→ **EXTRACT TO READ**:
*** Begin section ***

Interesting, it does allow power sharing (like an APU):

Power sharing has so far been used improve performance/watt by lowering power, not by improving performance. Kabylake-G is the first attempt at doing the latter.

I think cases where games show significant deficiency compared to average happen because it needs more firmware and driver optimization. Of course, it won't win at everything.

 

[NTMBK]

A part with low-cost HBM on the package substrate could make sense for laptops- we already saw Intel doing something very similar with EDRAM. If AMD want to keep their integrated graphics faster than Intel, they're going to need something similar- DDR4 bandwidth isn't going to cut it for much longer. Even Raven Ridge is already heavily bottlenecked.

 

[cbn]

Where is the option for "It will be a long time, if ever, before we see a consumer APU with HBM"?

Maybe never?

Since Kaby G is out, I wouldn't say that.

But if you want to put it into categories, lets see.

1) AMD APU with HBM
2) APU with HBM that's common, like Raven Ridge

#1 is probably likely in the near future, but similar to Kaby G it should remain high end. #2 is far less likely. Separate memory stacks will always cost more. The problem in the value space is always that extra packaging adds cost, even if the memory stack is very cheap.

I agree #1 is likely. (It would be a high end part).

Also if AMD uses the 8C/16T CPU die (as part of a BGA APU) it could potentially have the full 32 PCIe 3.0 lanes (not 24 PCIe 3.0 lanes as seen in socket AM4).

That would be really nice for a workstation level laptop (Thinking about how a person could have various combinations of NVMe NAND*, Optane and Thunderbolt III controllers. This in addition to two SATA 6 Gbps ports native to the CPU die.)

*RAID-0 would be interesting for certain types of data driven work. (With the Optane being used for the small files)

 

[Vattila]

If it is not HBM2, it is probably not worth it.

In this speculation thread, I have used HBM as a generic term for High Bandwidth Memory, with no regard to the specific version, or generation, of the particular HBM specification.

If you consider Kaby-G an APU, then it is basically a useless term that doesn't differentiate anything significant.

In this discussion, since we are speculating about the future, I think we need to see the APU chip as a black box, and accept any form of integration within that black box, including MCM solutions.

MCM solutions based on new packaging technology and "chiplet" design is an inevitable part of the roadmap of the industry, it seems, as monolithic die design hits its limits.
​

the whole point of the APU was fusing those into a single die

Well, that's merely what Intel did.

As a programmer by profession, I view HSA as the overarching vision for AMD's Fusion design philosophy — in particular, the simplification of the programming model and memory model of the system, with seamless and coherent memory access, reduced latency, pre-emptive task switching, and a standardised API and hardware-agnostic ISA for the heterogeneous compute units in the system.

As a programmer I face two kinds of algorithms; sequential and parallel. Some of the latter runs very well on a GPU, but to this day, I have never taken advantage of that, even though my 20+ years old software (road design) may be very well suited for that and see massive speed and efficiency gains.

*** End section ***

→ **STORED DATA**:

*** Begin section ***

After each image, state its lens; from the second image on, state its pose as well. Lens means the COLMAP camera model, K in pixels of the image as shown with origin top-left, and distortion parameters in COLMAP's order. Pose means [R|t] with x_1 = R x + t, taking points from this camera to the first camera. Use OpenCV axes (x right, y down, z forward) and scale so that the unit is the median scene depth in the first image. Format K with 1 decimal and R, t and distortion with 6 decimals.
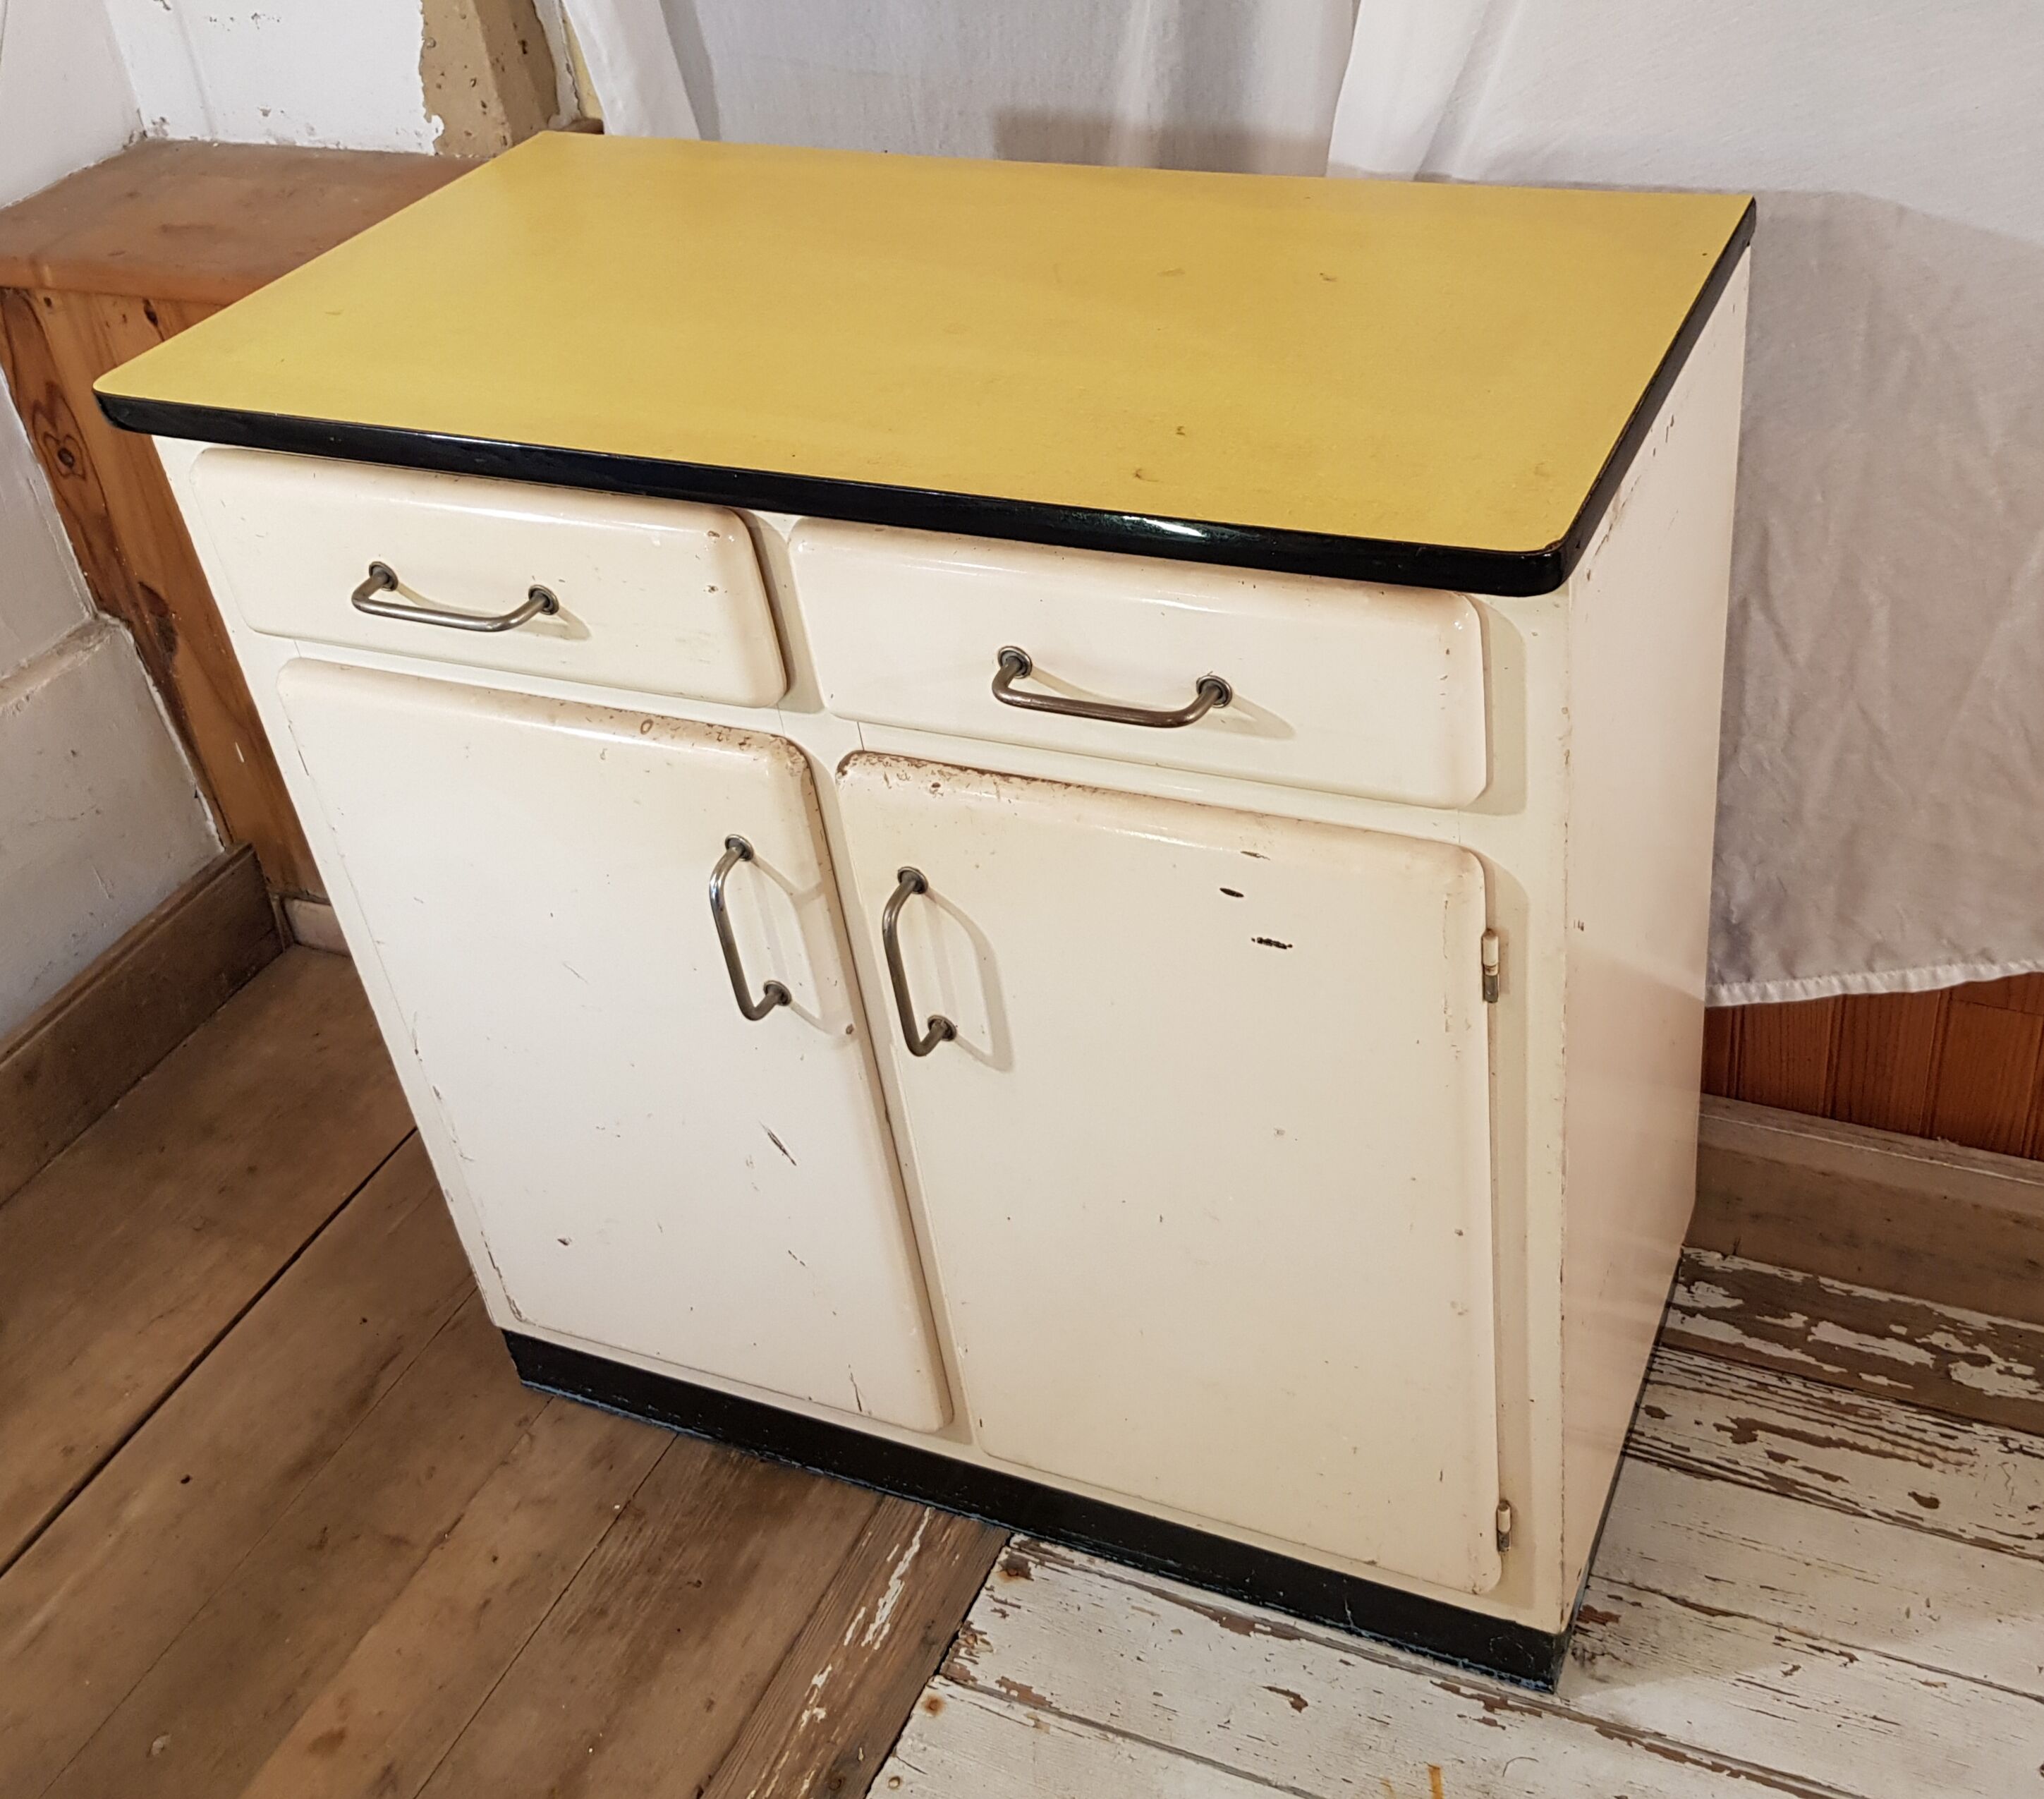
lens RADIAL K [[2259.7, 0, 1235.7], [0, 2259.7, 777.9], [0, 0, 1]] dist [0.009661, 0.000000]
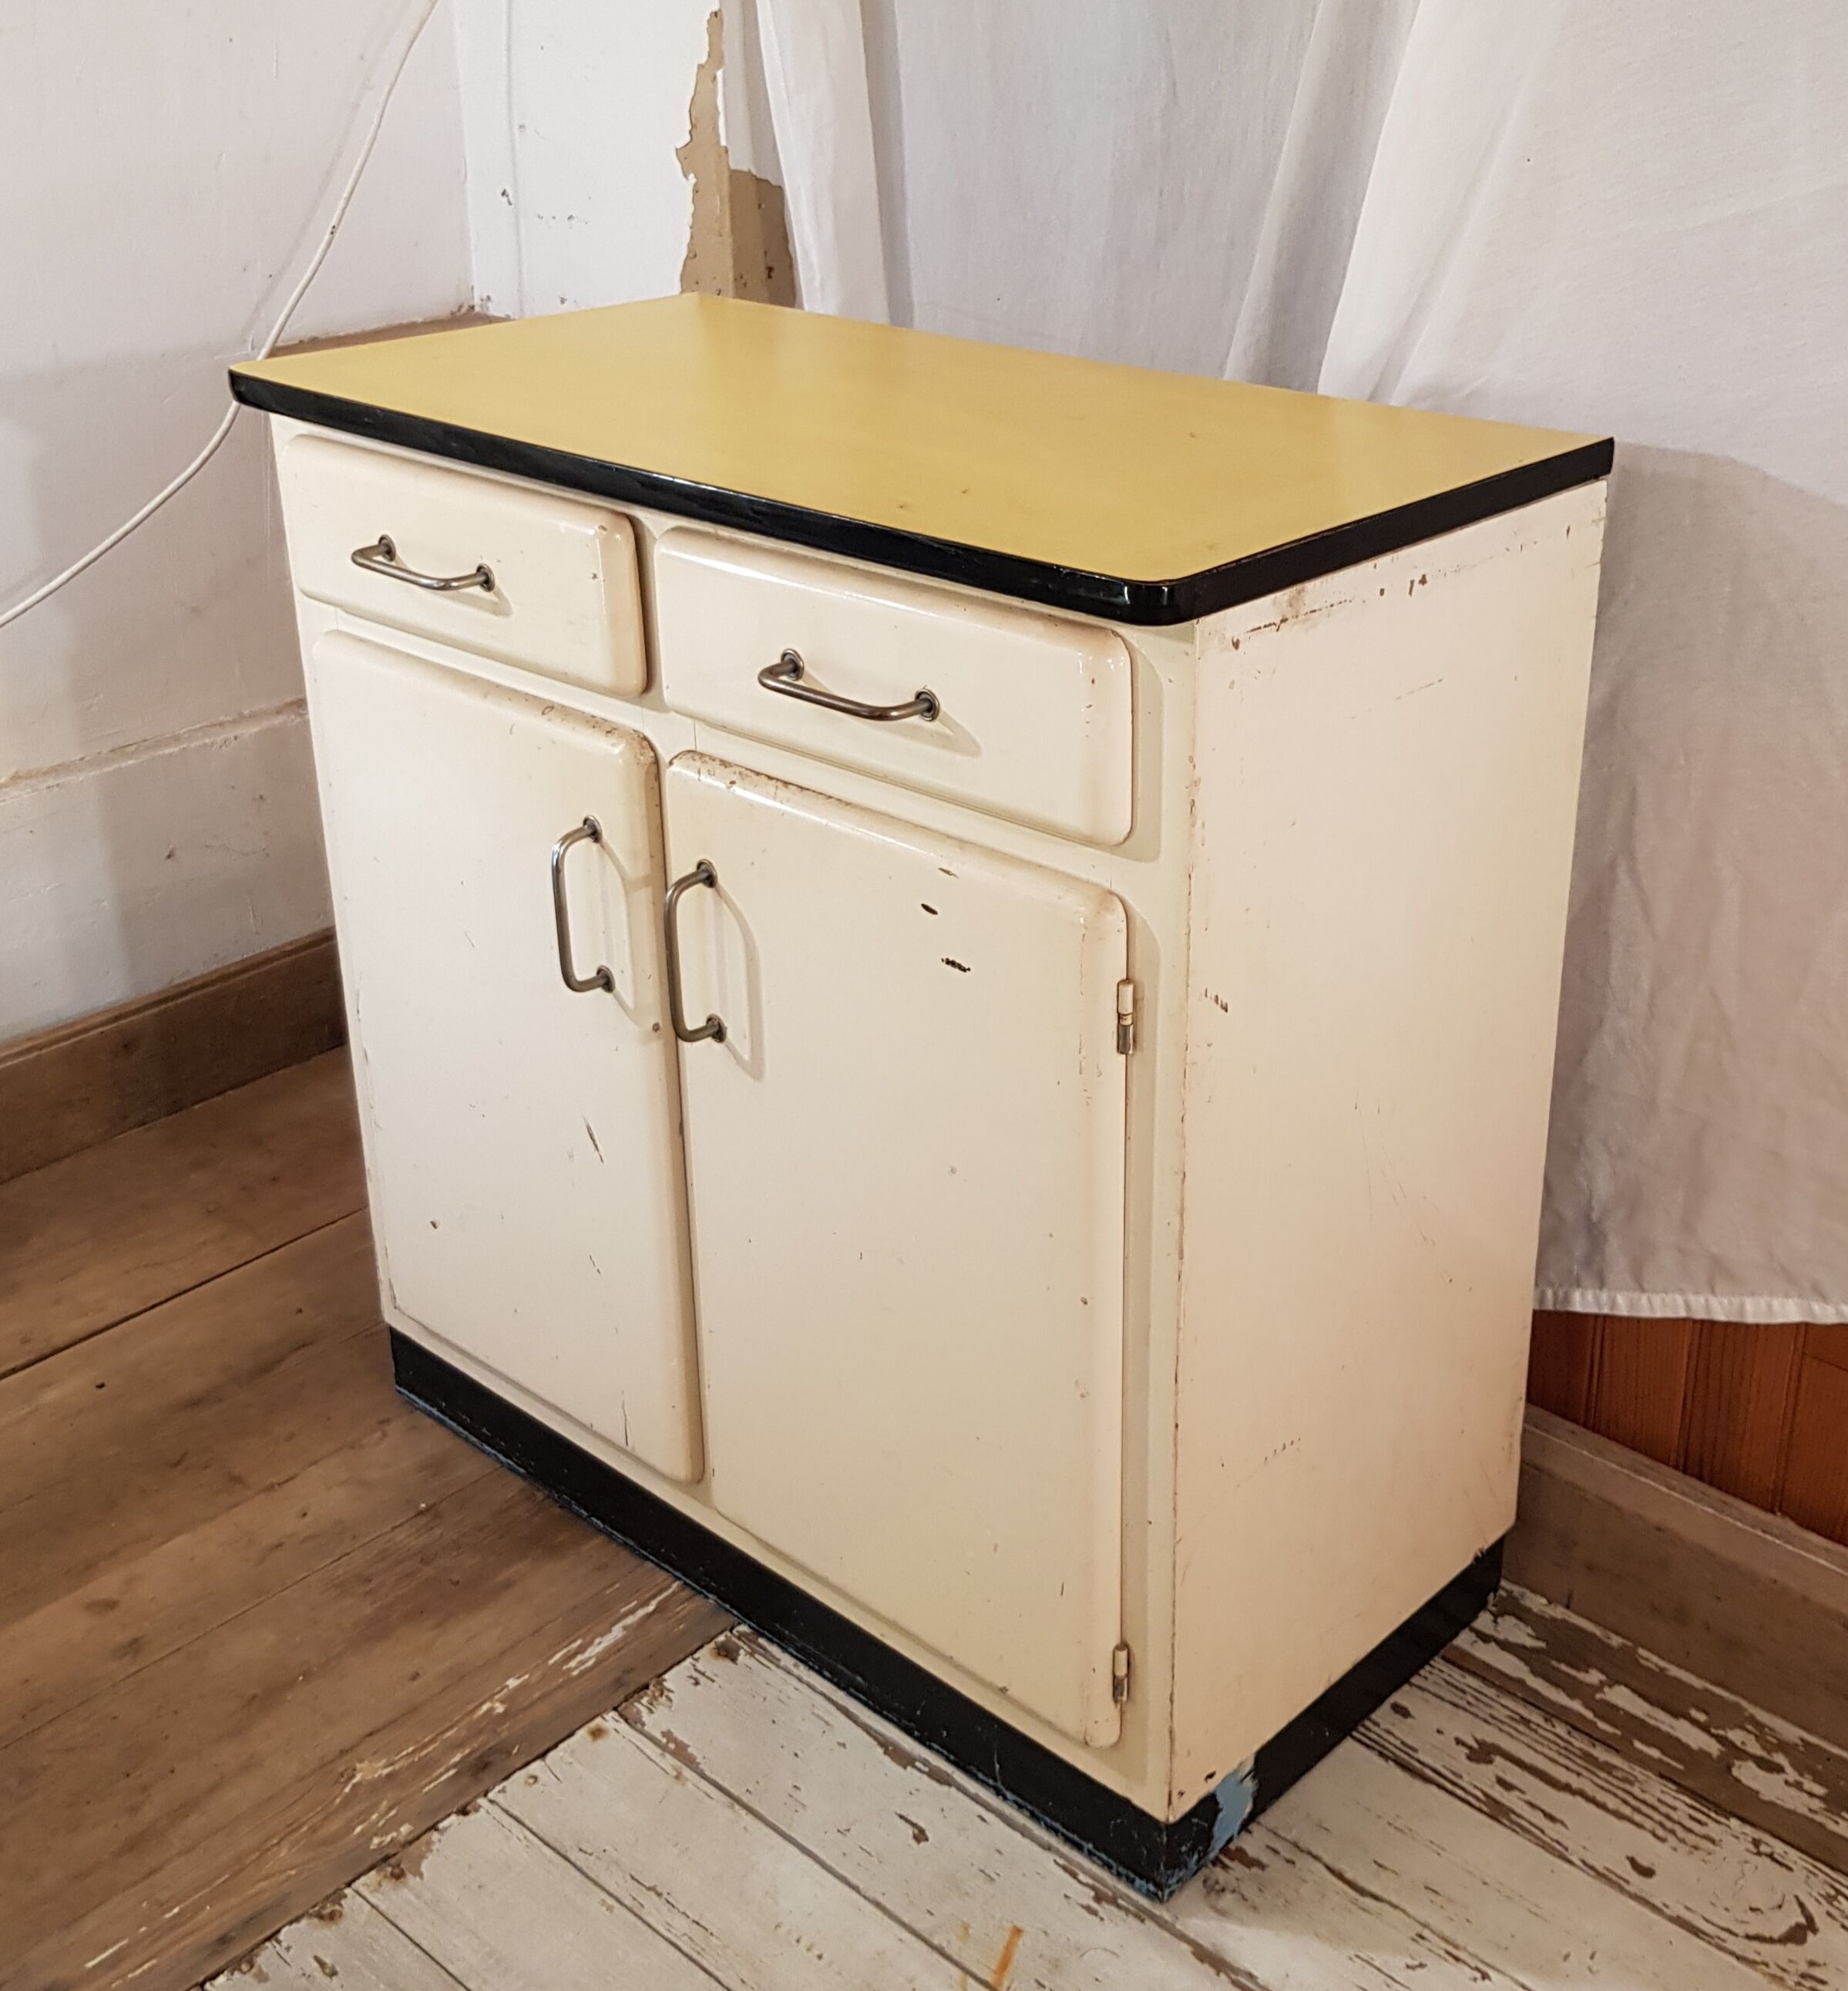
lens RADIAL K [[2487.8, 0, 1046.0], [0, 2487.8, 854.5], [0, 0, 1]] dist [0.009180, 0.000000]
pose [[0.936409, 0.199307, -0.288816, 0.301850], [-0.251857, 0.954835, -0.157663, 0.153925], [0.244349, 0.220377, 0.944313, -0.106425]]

*** End section ***
*** Begin section ***

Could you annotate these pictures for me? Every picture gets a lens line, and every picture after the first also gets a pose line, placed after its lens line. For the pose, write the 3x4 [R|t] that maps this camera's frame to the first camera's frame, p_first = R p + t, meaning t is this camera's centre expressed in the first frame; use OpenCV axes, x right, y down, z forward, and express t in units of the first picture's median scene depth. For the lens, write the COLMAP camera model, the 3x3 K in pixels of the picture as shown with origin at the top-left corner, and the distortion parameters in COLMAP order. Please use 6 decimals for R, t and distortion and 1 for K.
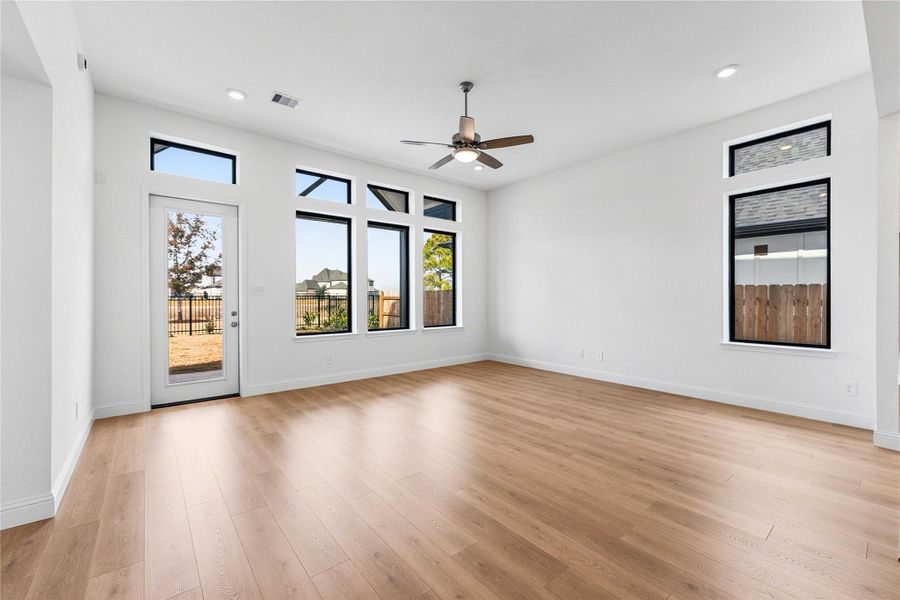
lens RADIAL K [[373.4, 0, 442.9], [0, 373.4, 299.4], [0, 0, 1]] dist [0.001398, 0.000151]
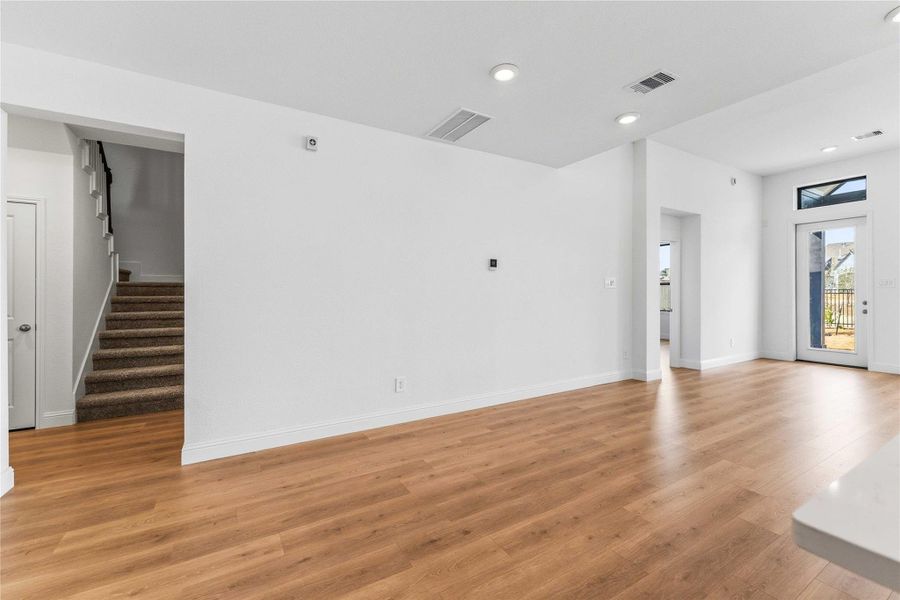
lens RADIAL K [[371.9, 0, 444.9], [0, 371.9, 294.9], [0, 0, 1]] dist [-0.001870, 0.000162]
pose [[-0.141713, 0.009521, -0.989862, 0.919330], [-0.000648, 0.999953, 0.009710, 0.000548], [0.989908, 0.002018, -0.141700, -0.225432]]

*** End section ***

→ **ACTIVITIES**:
**A.** Translate this sentence from the forum thread on APUs with HBM into Spanish: "Separate memory stacks will always cost more."
**B.** Continue the forum thread on APUs with HBM, starting after its final sentence.

→ **RESPONSES BY ITEM NUMBER**:
**A.** Las pilas de memoria separadas siempre costarán más.

**B.**
Why? It is not easy. There are some tools (such as C++ AMP) that are promising, and the C++ language standard committee is now doing great work to enable parallelisation seamlessly. But there is still a long way to go before running computations on a GPU is as simple as running them on the CPU.

For example, a game should seamlessly be able to use all hardware acceleration available on a system. Even if a discrete GPU card is present and runs the game's main graphics load, the game should take advantage of the gigaflops of parallel compute performance available in todays integrated GPUs. Just disabling such a powerful coprocessor is a sad waste. In the future, maybe a game will use the integrated GPU to run AI, while using the discrete GPU for the graphics load.

To bring my digression back on topic; my interest in APUs are not for graphics, and not to replace more powerful discrete cards for gamers and professional users that need them. I am interested in technology, and I'd like to see HSA become reality, so that programmers can simply and seamlessly make use of any acceleration available in their user's systems. A big part of that is to remove bottlenecks in memory latency and bandwidth — which is what this discussion is about.

 

[Vattila]

My personal opinion on why [Kaby Lake-G] isn't making better market penetration are two fold. First is cost. It appears that Intel wants a lot of money for this product.

And contributing to that, it is likely that AMD charges a pretty sum for the GPU as well, to ensure the chip doesn't directly compete with its own mainstream APU products. On top of that, the EMIB packaging technology is cutting-edge. And HBM2 is relatively expensive.

Adoption may also be limited due to production capacity, in particular packaging. Intel may have decided to do a limited roll-out for this reason, only so far partnering with HP and Dell on two models. There is also the plausible hypothesis that Apple wants this solution and require substantial volume dedicated to their plans.

My thinking is that Intel had a brief window of opportunity for this product. They figured out what was coming on AMD's roadmap — that an APU with HBM would be inevitable — and saw the opportunity to respond before AMD was ready with their own all-AMD solution. I respect the agility and pragmatism shown by Intel in this. But they had to rush it, while pioneering a completely new, and hence costly, packaging solution.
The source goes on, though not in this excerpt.